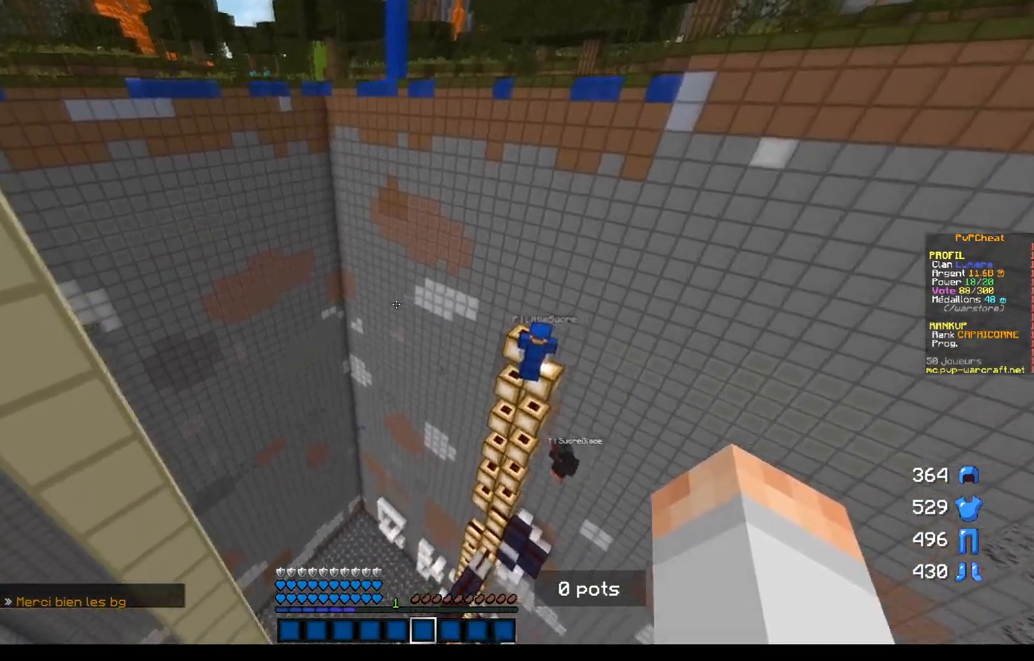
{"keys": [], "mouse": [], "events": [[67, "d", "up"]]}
################
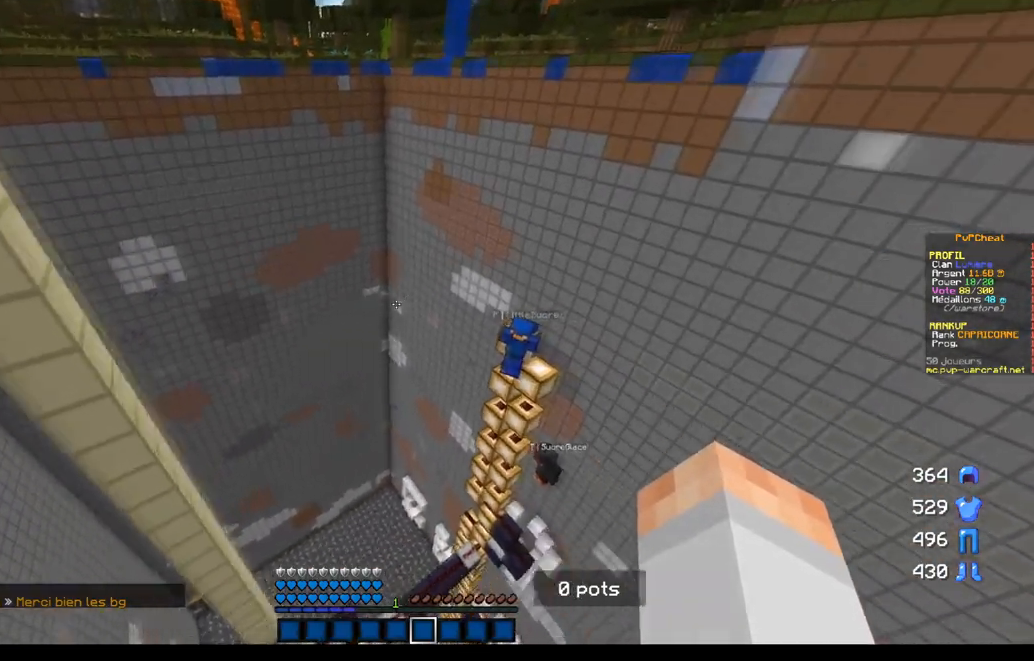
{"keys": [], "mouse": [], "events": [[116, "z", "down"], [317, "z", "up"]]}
################
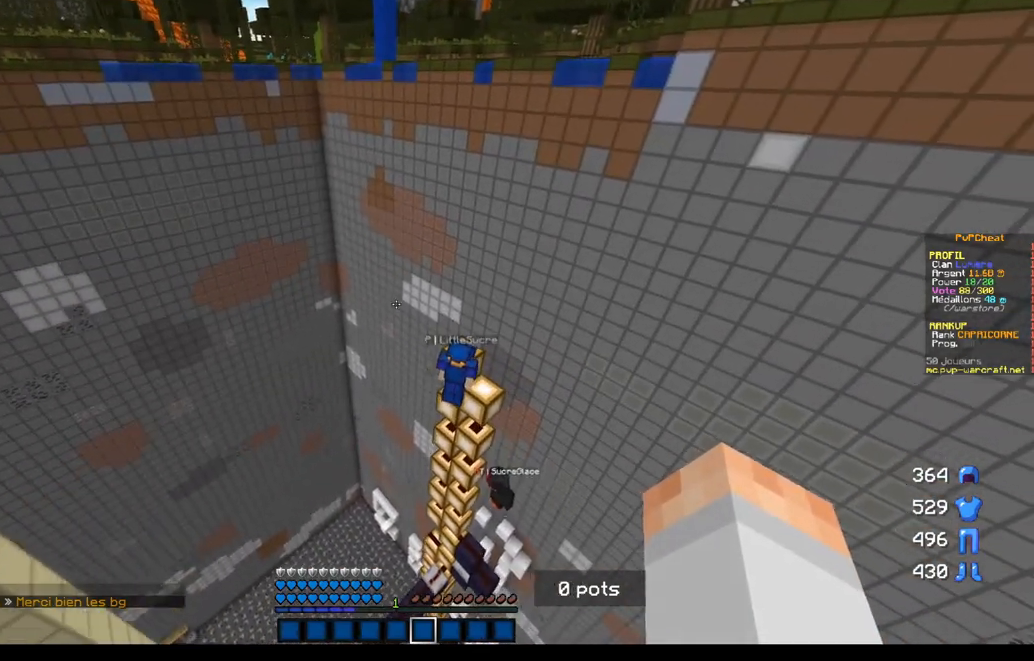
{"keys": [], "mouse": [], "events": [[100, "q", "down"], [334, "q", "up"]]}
################
**Task item:** Tallying every line that holds the string "down", report the total for the records and nothing else.

**Result of this task:** 2